10 Şubat 2011 Perşembe

Risale-i Nur’lar üzerine veya Hristiyan olan nurcular da varmış !.

Ehl-i imanın imanlarının muhafazası için yazılan, dinimizin akaide ait meselelerini isbat ve izah eden ve bir müslümanın nasıl ve nelere, ne şekilde inanması gerektiğini en güzel şekilde anlatan, belki de bu asırda yazılmış en güzel eserler Risale-i nur’lardır. Bu eserler dünya çapında hemen hemen bilinen bütün dillere çevrilmiş ve dünya çapında en çok okunan eser olma ünvanına sahip ve ülkemizin medar-ı iftiharı olan eserlerdir Hak yolun düşmanları her asırda olduğu gibi bu düşmanlar Risale-i Nur’ları da daha başında yok etmek istemişler ancak muvaffak olamamışlardır.Allah’ın gösterdiği doğru yolu ve o yolda giden başta peygamberler olmak üzere alimler, müctehidler ve salihlere cephe almak, onları yok etmek için çalışmak ve onlara düşman olmak küfrün gereğidir. Hak yolda gidenler ne kadar az ve zaif te olsalar ve bütün dünya da onlara düşman olsa yine de onlar kıyamete kadar var olmaya devam edeceklerdir. Bizim için önemli olan bizim hangi safta yer aldığımızdır. Sen bu yolun yolcularından mısın yoksa bu güzel insanları yok etmeye çalışanların safında olup ta hala kendisini Müslüman sananlardan mısın ?
Risale-i Nurlarda Allah’ın varlığı ve birliği çeşit çeşit örneklerle isbat edilmektedir. Kur’an_ı Kerim’in Allah’ın kelamı olduğu, Peygamberimizin hak peygamber olduğu, ahiretin mutlaka geleceği gibi dinimize ait binlerce hakikat iki kere iki dört eder derecede isbat edilmiştir. Tereddütleri olanlar, vesveseye düşenler veya imanını kuvvetlendirmek isteyenler bu eserleri mutlaka okumalıdırlar. Bu eserler sadece toplumda nurcu olarak bilinenlerin değil bütün dünyadaki Müslümanların ortak malıdır. Bu eserlere  eserin müellifi olan Bediüzzaman Hz’leri dahi “ benimdir” dememiş ve “ bu eserler herkesin malıdır” buyurmuşlardır.

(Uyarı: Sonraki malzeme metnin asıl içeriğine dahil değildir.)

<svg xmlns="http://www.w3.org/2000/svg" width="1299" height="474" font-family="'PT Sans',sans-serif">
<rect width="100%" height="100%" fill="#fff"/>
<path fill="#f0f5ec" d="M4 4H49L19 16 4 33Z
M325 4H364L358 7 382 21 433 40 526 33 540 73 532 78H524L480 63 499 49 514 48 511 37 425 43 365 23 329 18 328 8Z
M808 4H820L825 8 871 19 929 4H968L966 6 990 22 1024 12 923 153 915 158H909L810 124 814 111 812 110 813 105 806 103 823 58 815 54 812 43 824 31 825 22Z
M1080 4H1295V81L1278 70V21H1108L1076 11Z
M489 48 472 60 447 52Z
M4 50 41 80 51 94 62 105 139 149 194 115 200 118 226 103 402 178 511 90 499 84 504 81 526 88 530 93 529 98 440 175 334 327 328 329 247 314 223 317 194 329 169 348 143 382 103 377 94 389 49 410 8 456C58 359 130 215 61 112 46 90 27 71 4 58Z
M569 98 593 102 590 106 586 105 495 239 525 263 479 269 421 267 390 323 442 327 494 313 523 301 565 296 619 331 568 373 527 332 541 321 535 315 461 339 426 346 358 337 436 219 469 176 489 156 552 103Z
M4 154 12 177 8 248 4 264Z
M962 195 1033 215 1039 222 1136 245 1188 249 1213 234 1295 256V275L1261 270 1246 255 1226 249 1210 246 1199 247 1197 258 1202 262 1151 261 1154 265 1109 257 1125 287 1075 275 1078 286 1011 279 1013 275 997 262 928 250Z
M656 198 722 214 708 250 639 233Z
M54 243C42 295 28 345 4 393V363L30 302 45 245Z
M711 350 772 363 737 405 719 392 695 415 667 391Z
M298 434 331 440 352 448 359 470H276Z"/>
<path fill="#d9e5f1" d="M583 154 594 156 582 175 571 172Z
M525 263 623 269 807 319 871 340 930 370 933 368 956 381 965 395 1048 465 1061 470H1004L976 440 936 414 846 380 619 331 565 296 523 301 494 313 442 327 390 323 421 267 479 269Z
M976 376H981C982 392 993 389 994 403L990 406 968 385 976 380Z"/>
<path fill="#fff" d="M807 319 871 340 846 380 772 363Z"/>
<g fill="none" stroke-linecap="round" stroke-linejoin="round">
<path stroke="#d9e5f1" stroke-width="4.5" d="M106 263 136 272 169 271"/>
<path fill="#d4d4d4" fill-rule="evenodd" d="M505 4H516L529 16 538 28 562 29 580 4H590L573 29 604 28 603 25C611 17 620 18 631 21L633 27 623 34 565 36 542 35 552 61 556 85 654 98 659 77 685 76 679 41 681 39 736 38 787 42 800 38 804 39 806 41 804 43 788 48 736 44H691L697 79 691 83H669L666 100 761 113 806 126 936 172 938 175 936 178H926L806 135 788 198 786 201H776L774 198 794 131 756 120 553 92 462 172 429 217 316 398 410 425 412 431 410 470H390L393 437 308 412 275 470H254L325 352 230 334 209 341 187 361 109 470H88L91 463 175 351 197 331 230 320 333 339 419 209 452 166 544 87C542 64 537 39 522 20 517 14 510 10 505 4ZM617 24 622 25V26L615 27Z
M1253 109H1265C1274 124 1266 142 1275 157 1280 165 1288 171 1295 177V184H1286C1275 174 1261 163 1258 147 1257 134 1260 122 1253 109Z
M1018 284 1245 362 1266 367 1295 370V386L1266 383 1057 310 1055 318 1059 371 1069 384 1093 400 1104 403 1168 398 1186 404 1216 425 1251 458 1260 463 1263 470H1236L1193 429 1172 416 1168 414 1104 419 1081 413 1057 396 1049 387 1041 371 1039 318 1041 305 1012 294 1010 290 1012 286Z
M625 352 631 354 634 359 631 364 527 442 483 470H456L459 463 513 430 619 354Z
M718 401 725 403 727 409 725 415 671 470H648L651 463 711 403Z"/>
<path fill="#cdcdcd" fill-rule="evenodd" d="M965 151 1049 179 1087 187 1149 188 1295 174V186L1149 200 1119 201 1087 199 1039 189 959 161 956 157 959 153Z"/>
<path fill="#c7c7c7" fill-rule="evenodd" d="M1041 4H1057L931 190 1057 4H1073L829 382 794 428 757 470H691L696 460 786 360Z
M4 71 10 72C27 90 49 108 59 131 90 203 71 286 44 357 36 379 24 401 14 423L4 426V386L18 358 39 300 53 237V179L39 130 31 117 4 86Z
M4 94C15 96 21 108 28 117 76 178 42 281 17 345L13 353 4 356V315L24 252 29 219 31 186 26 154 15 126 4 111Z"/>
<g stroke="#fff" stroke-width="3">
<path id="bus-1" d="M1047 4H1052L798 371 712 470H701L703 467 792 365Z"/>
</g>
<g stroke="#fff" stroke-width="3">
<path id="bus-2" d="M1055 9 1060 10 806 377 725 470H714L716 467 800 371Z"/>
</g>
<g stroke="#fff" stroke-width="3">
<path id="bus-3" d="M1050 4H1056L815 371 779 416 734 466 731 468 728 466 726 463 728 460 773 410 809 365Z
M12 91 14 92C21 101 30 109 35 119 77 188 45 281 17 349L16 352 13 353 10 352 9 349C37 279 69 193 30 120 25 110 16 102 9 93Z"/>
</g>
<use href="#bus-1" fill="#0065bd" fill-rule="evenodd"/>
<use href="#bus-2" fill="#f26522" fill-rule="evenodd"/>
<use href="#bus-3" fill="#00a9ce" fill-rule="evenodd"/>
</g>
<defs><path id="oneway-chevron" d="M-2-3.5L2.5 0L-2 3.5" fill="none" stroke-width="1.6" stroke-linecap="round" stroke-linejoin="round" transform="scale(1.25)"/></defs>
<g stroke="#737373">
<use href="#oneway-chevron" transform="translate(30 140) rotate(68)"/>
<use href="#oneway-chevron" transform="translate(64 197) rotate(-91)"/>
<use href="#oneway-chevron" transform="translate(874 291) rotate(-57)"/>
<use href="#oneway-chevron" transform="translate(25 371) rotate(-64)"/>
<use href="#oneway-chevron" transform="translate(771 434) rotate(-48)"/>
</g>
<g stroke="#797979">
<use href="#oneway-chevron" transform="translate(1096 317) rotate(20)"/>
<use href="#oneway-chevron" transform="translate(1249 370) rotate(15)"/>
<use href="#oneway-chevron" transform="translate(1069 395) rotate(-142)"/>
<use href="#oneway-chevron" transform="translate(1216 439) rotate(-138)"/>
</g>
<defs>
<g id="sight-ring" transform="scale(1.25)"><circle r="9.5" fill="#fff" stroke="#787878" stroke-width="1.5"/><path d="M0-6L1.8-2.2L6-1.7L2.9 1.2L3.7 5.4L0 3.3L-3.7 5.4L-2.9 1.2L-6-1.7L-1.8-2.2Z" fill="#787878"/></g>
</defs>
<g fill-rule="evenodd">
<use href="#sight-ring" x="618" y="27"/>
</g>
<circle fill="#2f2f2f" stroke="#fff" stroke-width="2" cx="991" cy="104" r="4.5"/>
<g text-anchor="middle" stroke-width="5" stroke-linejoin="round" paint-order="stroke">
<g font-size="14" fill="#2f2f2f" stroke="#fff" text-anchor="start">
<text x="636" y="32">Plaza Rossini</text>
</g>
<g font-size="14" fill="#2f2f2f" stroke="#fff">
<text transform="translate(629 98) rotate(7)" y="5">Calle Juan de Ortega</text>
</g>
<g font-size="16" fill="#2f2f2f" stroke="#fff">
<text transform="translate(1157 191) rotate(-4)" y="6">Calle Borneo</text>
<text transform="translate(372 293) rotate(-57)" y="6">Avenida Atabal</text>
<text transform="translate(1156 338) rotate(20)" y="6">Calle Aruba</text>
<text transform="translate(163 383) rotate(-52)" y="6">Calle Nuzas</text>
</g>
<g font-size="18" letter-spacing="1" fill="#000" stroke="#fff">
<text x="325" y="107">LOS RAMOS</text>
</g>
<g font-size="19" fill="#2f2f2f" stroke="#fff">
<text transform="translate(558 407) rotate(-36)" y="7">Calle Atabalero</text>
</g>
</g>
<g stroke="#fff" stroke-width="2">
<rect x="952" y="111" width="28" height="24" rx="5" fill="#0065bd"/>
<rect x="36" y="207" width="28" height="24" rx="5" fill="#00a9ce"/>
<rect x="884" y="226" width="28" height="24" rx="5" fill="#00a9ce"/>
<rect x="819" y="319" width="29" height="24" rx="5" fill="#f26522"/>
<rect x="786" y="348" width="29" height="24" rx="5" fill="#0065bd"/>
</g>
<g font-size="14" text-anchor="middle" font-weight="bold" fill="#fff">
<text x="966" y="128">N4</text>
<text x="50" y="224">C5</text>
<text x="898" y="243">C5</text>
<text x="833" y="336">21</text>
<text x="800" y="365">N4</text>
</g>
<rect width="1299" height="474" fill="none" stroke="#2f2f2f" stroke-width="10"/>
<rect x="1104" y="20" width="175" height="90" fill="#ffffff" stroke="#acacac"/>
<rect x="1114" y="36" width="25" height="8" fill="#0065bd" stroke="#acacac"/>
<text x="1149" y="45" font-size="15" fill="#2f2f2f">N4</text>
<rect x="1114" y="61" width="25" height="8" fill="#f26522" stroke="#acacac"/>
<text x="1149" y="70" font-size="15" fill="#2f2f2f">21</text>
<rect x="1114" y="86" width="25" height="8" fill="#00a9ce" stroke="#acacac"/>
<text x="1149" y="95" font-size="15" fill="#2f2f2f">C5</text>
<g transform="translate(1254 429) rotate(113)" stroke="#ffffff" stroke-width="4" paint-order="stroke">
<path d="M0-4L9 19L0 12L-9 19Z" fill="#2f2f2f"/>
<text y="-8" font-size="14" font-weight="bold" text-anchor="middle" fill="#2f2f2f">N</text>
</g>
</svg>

Bütün dünyada insanlar ondan istifade ederken Türkçe yazılmış ve bizden çıkmış bu eserlere bizim insanımızın lakayd kalması kar-ı akıl değildir. Ancak Risale-i Nur’ları doğru anlamak ta gerekir.
Zira son günlerde duyuyoruz ki dünyada Hristiyan olan nurcular da varmış. Güya Bediüzzaman Hz’leri onların islama gimeye mecbur olmadıklarını yazıyormuş. Allah insaf versin. Bediüzzaman Hz’lerine bu iftira atılır mı ? Zira O’nun en büyük davası bir kişinin daha imanını kurtarabilmek olmuştur. Bunun için imanı kuvvetlendirmeye yönelik eserler yazmış ve insanların kabre imanla girebilmeleri için ömrü boyunca çalışmıştır. Mesela Mektubat isimli eserinde, 19.mektup ve 19. sözde peygamberimizin hak peygamber olduğunu uzun uzun izahlarla isbat etmiştir. Bu durumda peygamberimizi peygamber olarak kabul etmeyen bir Hristiyan nasıl Risale-i Nur’ları kabul etmiş olur ? Eğer Risale-i Nur’ları kabul ediyorsa nasıl hrisiyan olarak kalabilir ? Bediüzzaman Hz’leri ehl-i sünnet ve cemaat alimidir. Ehl-i sünnet inancına göre ise hristiyanlar cehennemliktir ve cehennemin altıncı katında ebedi olarak kalacaklardır.
Öyleyse bir kişi hem Hristiyan hem de nurcu olamaz. Olur sananlar Risale-i Nur’ları hiç anlamamış olanlardır.